Life is complicated right now, but I decided to get back on this horse and try again. Making time to blog each day is an important mental and emotional exercise.
I don’t know what to say this first day. There are no prompts for National Blog Post Month days this year. Perhaps as the art of blogging morphs into ever new media, people forget the bloggers.
Mind you, I celebrate newsletters, reels, podcasts, and the many other ways content creators – journalists among them – communicate. I have no resentment – I’m excited and eager to see where they lead us.
But blogs are still here. Some are personal journals, others promotional tools. The ‘Golden Age’ of blogging has long since passed us by, much like the golden age of print newspapers.

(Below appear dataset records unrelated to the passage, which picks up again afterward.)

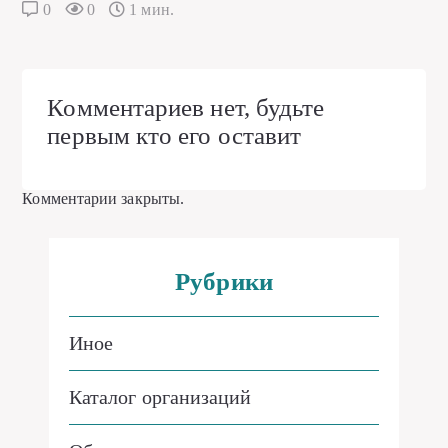
0
0
1 мин.
Комментариев нет, будьте
первым кто его оставит
Комментарии закрыты.
Рубрики
Иное
Каталог организаций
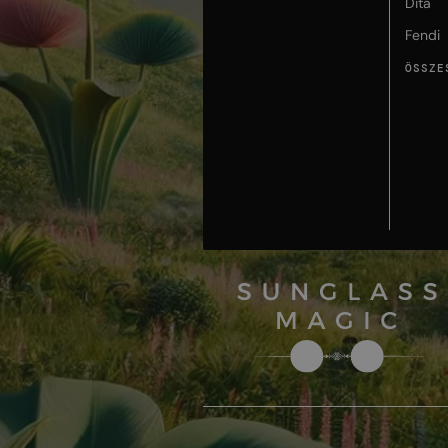
Dita
Fendi
ÖSSZE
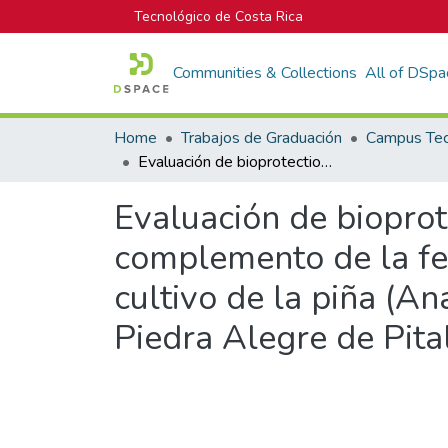
Tecnológico de Costa Rica
Communities & Collections
All of DSpa
Home
Trabajos de Graduación
Evaluación de bioprotection azv-c (Azotobacter choococcum) como complemento de la fertilización nitrogenada para el crecimiento del cultivo de la piña (Ananas comosus var. comosus) híbrido md-2 en Piedra Alegre de Pital, Costa Rica
Evaluación de biopro
complemento de la fer
cultivo de la piña (A
Piedra Alegre de Pita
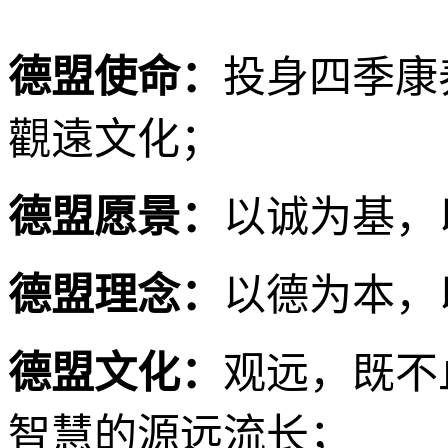
德盟使命：
投身四季康
觀遠文化；
德盟愿景：
以诚为基，
德盟理念：
以德为本，
德盟文化：
观远，既不
智慧的源远流长；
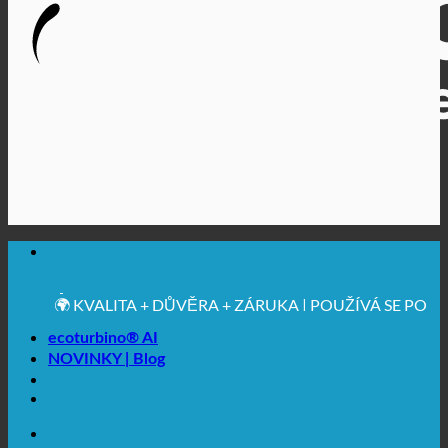
🔆 MAXIMÁLNÍ HYGIENICKÁ NEZÁVADNOST
✚ VÝSLOVNĚ LÉKAŘSKY DOPORUČENO
💧 UCHOVÁVÁNÍ. UDRŽITELNÉ.
🌍 KVALITA + DŮVĚRA + ZÁRUKA | POUŽÍVÁ SE PO
CELÉM SVĚTĚ
ecoturbino® AI
NOVINKY | Blog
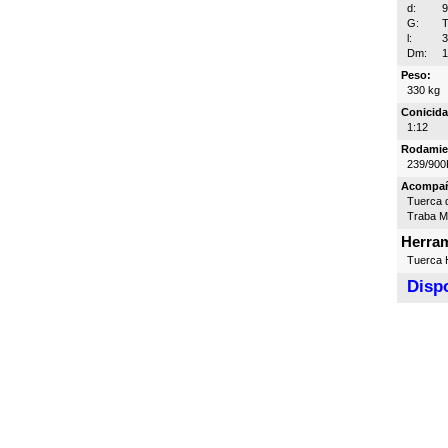
d:
G:
T
l:
Dm:
Peso:
330 kg
Conicida
1:12
Rodamie
239/900
Acompa
Tuerca d
Traba 
Herram
Tuerca H
Dispo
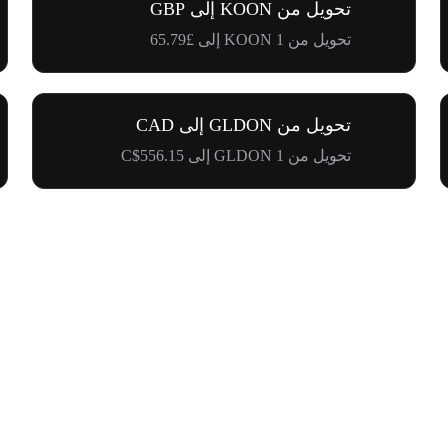
تحويل من KOON إلى GBP
تحويل من 1 KOON إلى £65.79
تحويل من GLDON إلى CAD
تحويل من 1 GLDON إلى C$556.15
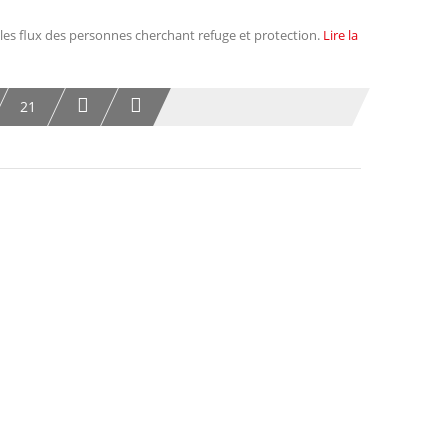
 les flux des personnes cherchant refuge et protection.
Lire la
21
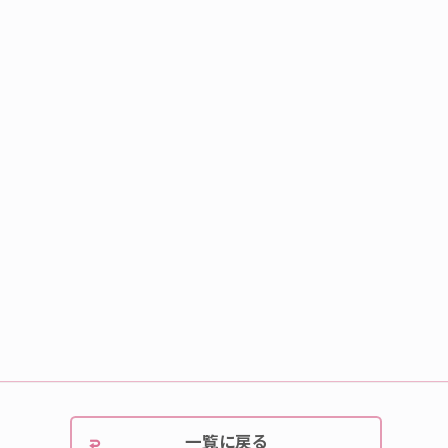
一覧に戻る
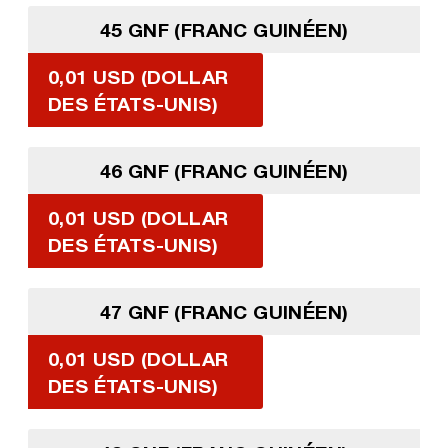
45 GNF (FRANC GUINÉEN)
0,01 USD (DOLLAR
DES ÉTATS-UNIS)
46 GNF (FRANC GUINÉEN)
0,01 USD (DOLLAR
DES ÉTATS-UNIS)
47 GNF (FRANC GUINÉEN)
0,01 USD (DOLLAR
DES ÉTATS-UNIS)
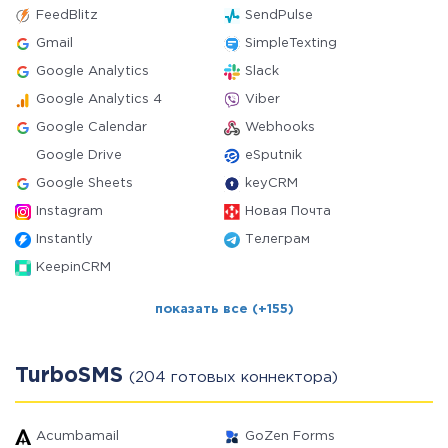
FeedBlitz
SendPulse
Gmail
SimpleTexting
Google Analytics
Slack
Google Analytics 4
Viber
Google Calendar
Webhooks
Google Drive
eSputnik
Google Sheets
keyCRM
Instagram
Новая Почта
Instantly
Телеграм
KeepinCRM
показать все (+155)
TurboSMS
(204 готовых коннектора)
Acumbamail
GoZen Forms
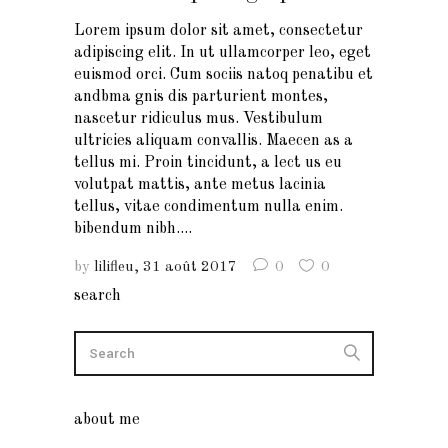
Lorem ipsum dolor sit amet, consectetur
adipiscing elit. In ut ullamcorper leo, eget
euismod orci. Cum sociis natoq penatibu et
andbma gnis dis parturient montes,
nascetur ridiculus mus. Vestibulum
ultricies aliquam convallis. Maecen as a
tellus mi. Proin tincidunt, a lect us eu
volutpat mattis, ante metus lacinia
tellus, vitae condimentum nulla enim.
bibendum nibh....
by
lilifleu
31 août 2017
0
0
search
about me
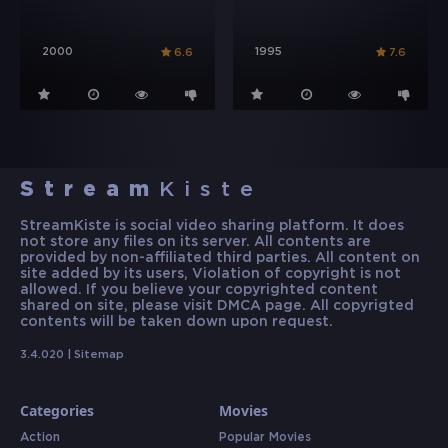
2000
1995
6.6
7.6
Stream
Kiste
StreamKiste is social video sharing platform. It does
not store any files on its server. All contents are
provided by non-affiliated third parties. All content on
site added by its users, Violation of copyright is not
allowed. If you believe your copyrighted content
shared on site, please visit DMCA page. All copyrigted
contents will be taken down upon request.
3.4.020 |
Sitemap
Categories
Movies
Action
Popular Movies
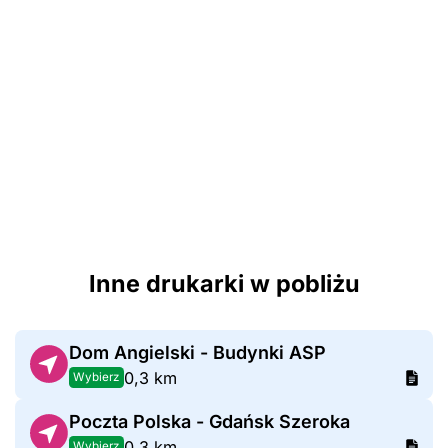
Inne drukarki w pobliżu
Dom Angielski - Budynki ASP
0,3 km
Wybierz
Poczta Polska - Gdańsk Szeroka
0,3 km
Wybierz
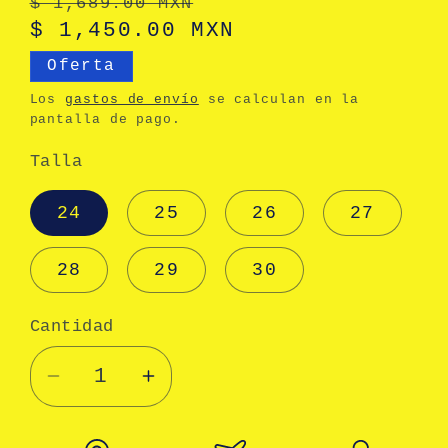
Precio
Precio
$ 1,689.00 MXN
habitual
$ 1,450.00 MXN
de
oferta
Oferta
Los
gastos de envío
se calculan en la
pantalla de pago.
Talla
24
25
26
27
28
29
30
Cantidad
Cantidad
Reducir
Aumentar
cantidad
cantidad
para
para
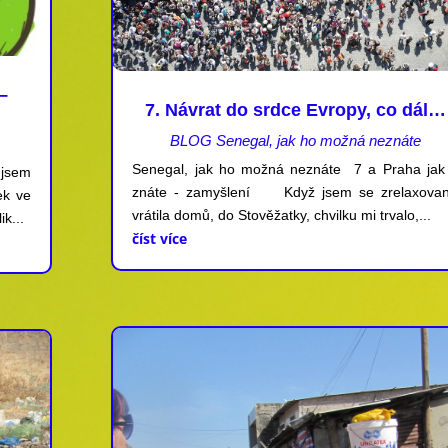
–
7. Návrat do srdce Evropy, co dál…
BLOG Senegal, jak ho možná neznáte
Senegal, jak ho možná neznáte 7 a Praha jak 
 jsem
znáte - zamyšlení Když jsem se zrelaxova
ek ve
vrátila domů, do Stověžatky, chvilku mi trvalo,...
k...
číst více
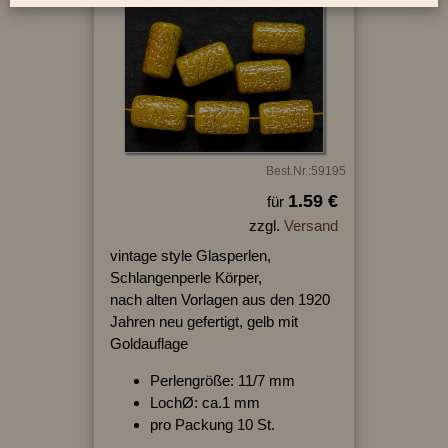
Best.Nr.:59195
1.59 €
für
zzgl.
Versand
vintage style Glasperlen,
Schlangenperle Körper,
nach alten Vorlagen aus den 1920
Jahren neu gefertigt, gelb mit
Goldauflage
Perlengröße: 11/7 mm
LochØ: ca.1 mm
pro Packung 10 St.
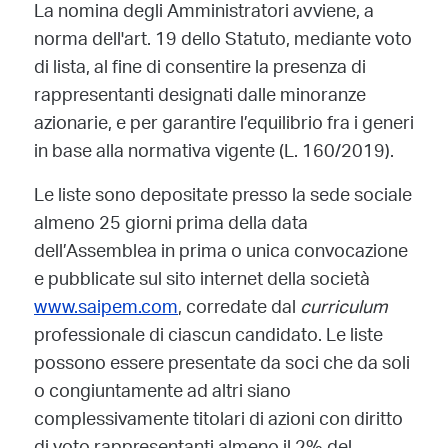
La nomina degli Amministratori avviene, a
norma dell'art. 19 dello Statuto, mediante voto
di lista, al fine di consentire la presenza di
rappresentanti designati dalle minoranze
azionarie, e per garantire l’equilibrio fra i generi
in base alla normativa vigente (L. 160/2019).
Le liste sono depositate presso la sede sociale
almeno 25 giorni prima della data
dell’Assemblea in prima o unica convocazione
e pubblicate sul sito internet della società
www.saipem.com
, corredate dal
curriculum
professionale di ciascun candidato. Le liste
possono essere presentate da soci che da soli
o congiuntamente ad altri siano
complessivamente titolari di azioni con diritto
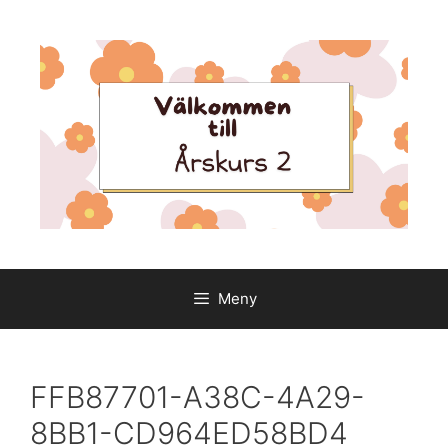
Hoppa
till
innehåll
Meny
FFB87701-A38C-4A29-
8BB1-CD964ED58BD4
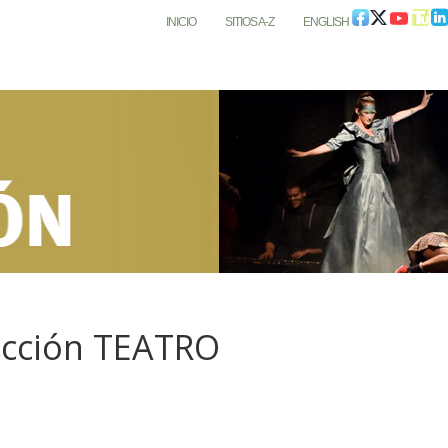
INICIO
SITIOS A-Z
ENGLISH
acción TEATRO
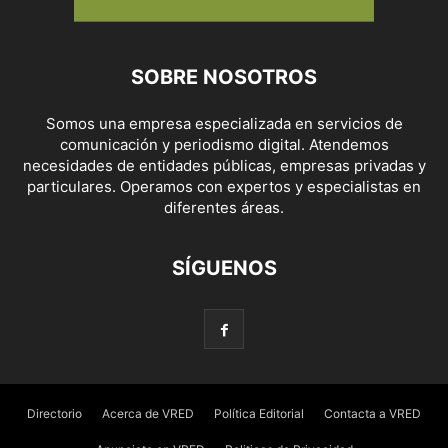
SOBRE NOSOTROS
Somos una empresa especializada en servicios de
comunicación y periodismo digital. Atendemos
necesidades de entidades públicas, empresas privadas y
particulares. Operamos con expertos y especialistas en
diferentes áreas.
SÍGUENOS
Directorio
Acerca de VRED
Política Editorial
Contacta a VRED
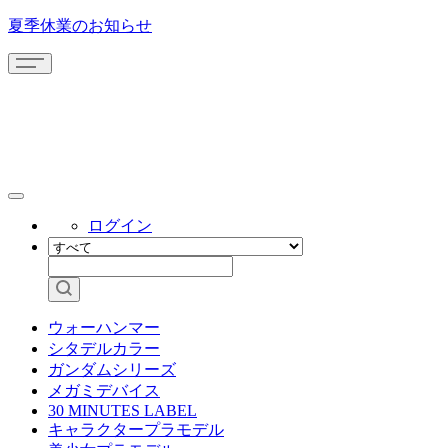
夏季休業のお知らせ
ログイン
ウォーハンマー
シタデルカラー
ガンダムシリーズ
メガミデバイス
30 MINUTES LABEL
キャラクタープラモデル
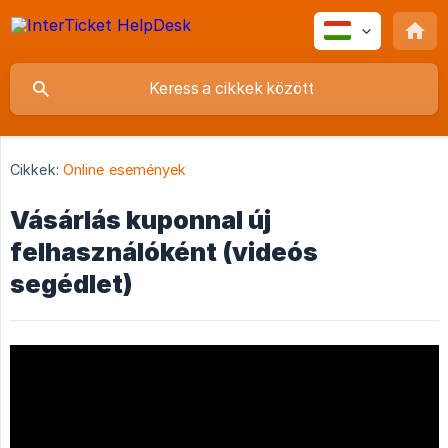
Cikkek:
Online események
Vásárlás kuponnal új
felhasználóként (videós
segédlet)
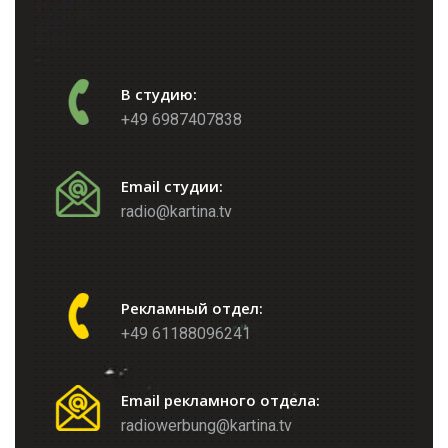
В студию:
+49 6987407838
Email студии:
radio@kartina.tv
Рекламный отдел:
+49 61188096241
Email рекламного отдела:
radiowerbung@kartina.tv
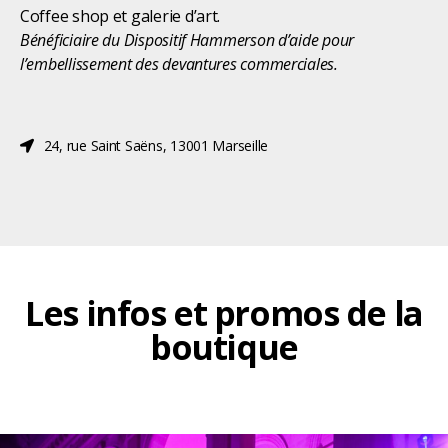
Coffee shop et galerie d’art.
Bénéficiaire du
Dispositif Hammerson d’aide pour
l’embellissement des devantures commerciales.
24, rue Saint Saëns, 13001 Marseille
Les infos et promos de la
boutique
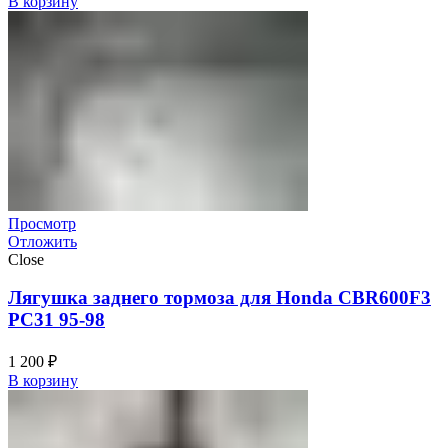
В корзину
Просмотр
Отложить
Close
Лягушка заднего тормоза для Honda CBR600F3
PC31 95-98
1 200
₽
В корзину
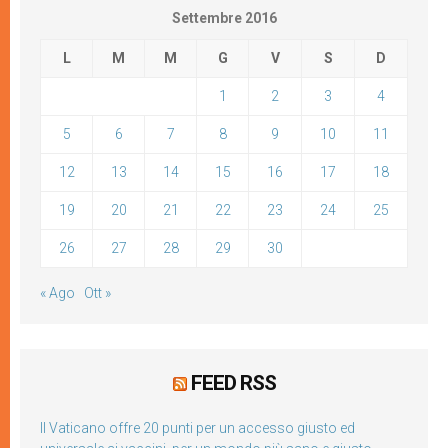
Settembre 2016
L
M
M
G
V
S
D
1
2
3
4
5
6
7
8
9
10
11
12
13
14
15
16
17
18
19
20
21
22
23
24
25
26
27
28
29
30
« Ago
Ott »
FEED RSS
Il Vaticano offre 20 punti per un accesso giusto ed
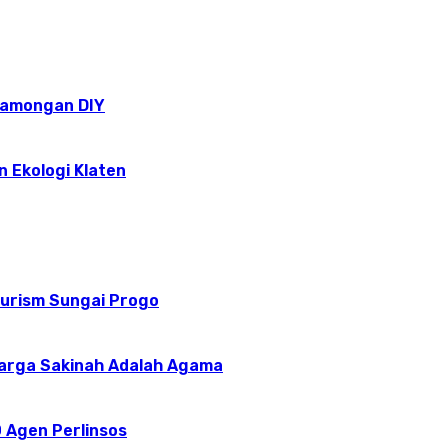
epamongan DIY
n Ekologi Klaten
ourism Sungai Progo
uarga Sakinah Adalah Agama
 Agen Perlinsos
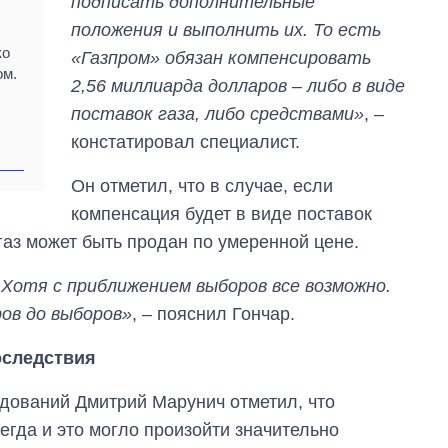
подписать дополнительные
положения и выполнить их. То есть
ко
«Газпром» обязан компенсировать
ом.
2,56 миллиарда долларов – либо в виде
поставок газа, либо средствами»
, –
констатировал специалист.
Он отметил, что в случае, если
компенсация будет в виде поставок
 газ может быть продан по умеренной цене.
 Хотя с приближением выборов все возможно.
ов до выборов»
, – пояснил Гончар.
оследствия
едований Дмитрий Марунич отметил, что
егда и это могло произойти значительно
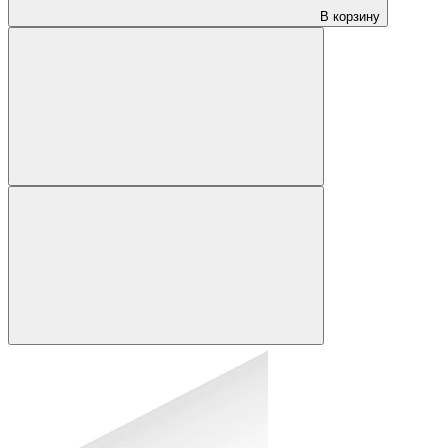
В корзину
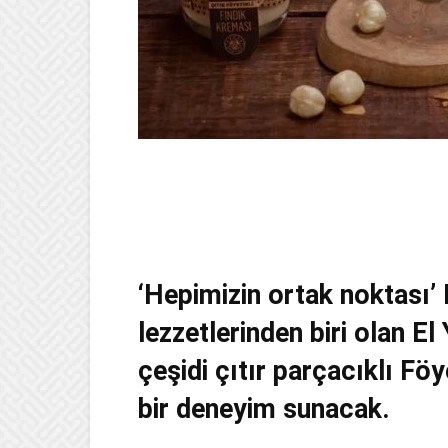
‘Hepimizin ortak noktası’
lezzetlerinden biri olan E
çeşidi çıtır parçacıklı Föy
bir deneyim sunacak.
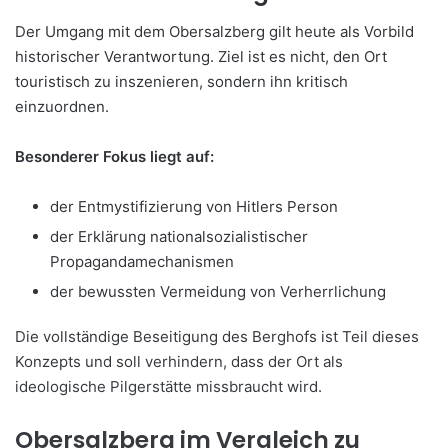
Der Umgang mit dem Obersalzberg gilt heute als Vorbild
historischer Verantwortung. Ziel ist es nicht, den Ort
touristisch zu inszenieren, sondern ihn kritisch
einzuordnen.
Besonderer Fokus liegt auf:
der Entmystifizierung von Hitlers Person
der Erklärung nationalsozialistischer
Propagandamechanismen
der bewussten Vermeidung von Verherrlichung
Die vollständige Beseitigung des Berghofs ist Teil dieses
Konzepts und soll verhindern, dass der Ort als
ideologische Pilgerstätte missbraucht wird.
Obersalzberg im Vergleich zu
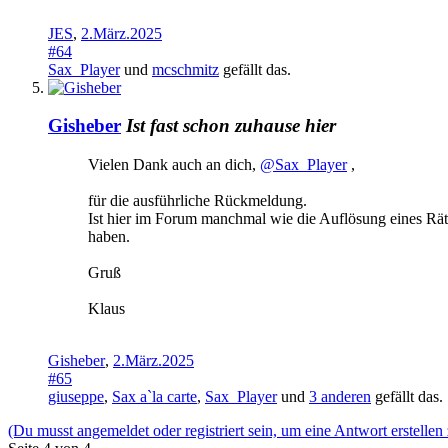
JES
,
2.März.2025
#64
Sax_Player
und
mcschmitz
gefällt das.
Gisheber
Ist fast schon zuhause hier
Vielen Dank auch an dich,
@Sax_Player
,
für die ausführliche Rückmeldung.
Ist hier im Forum manchmal wie die Auflösung eines Räts
haben.
Gruß
Klaus
Gisheber
,
2.März.2025
#65
giuseppe
,
Sax a`la carte
,
Sax_Player
und
3 anderen
gefällt das.
(Du musst angemeldet oder registriert sein, um eine Antwort erstellen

But both blogs and newspapers are still here, still relevant, essential even. An industry can wane, but that doesn’t necessarily mean dying gasps are upon us.
I’m comfortable as a blogger – it has given my life purpose, a steadying force as my current life shatters into a million pieces. I have no interest in picking up a new medium. This is where I belong and my approaching 20th anniversary demonstrates that quite nicely.
I can stop to reflect on that milestone, but continue onward as I’ve always done. Why stop now? There’s so much to say. My mental health has never been better, granted with a lot of supports. I have a circle of friends dating back to my early childhood who rally around me. I have lost things, but I better understand my part in that loss. I understand my fears, my traumas, my weaknesses as much as I know my strengths and grace.
How could I have done it differently? Who would I be if I wasn’t striving to have an impact, to describe the parts of our lives we prefer to hide at a cost that hurts future generations?
I feel so sad tonight, even after a good evening of homemade pizza and gin tonics and taste testing pumpkin spice treats with my youngest nibling. After a wonderful Halloween and a day earlier in the week that was the best I’ve had in several years. I suppose this is just a typical let down, the angst after the accomplishments.
It is not a bad way to start November. Reflecting. Mourning. Hopeful.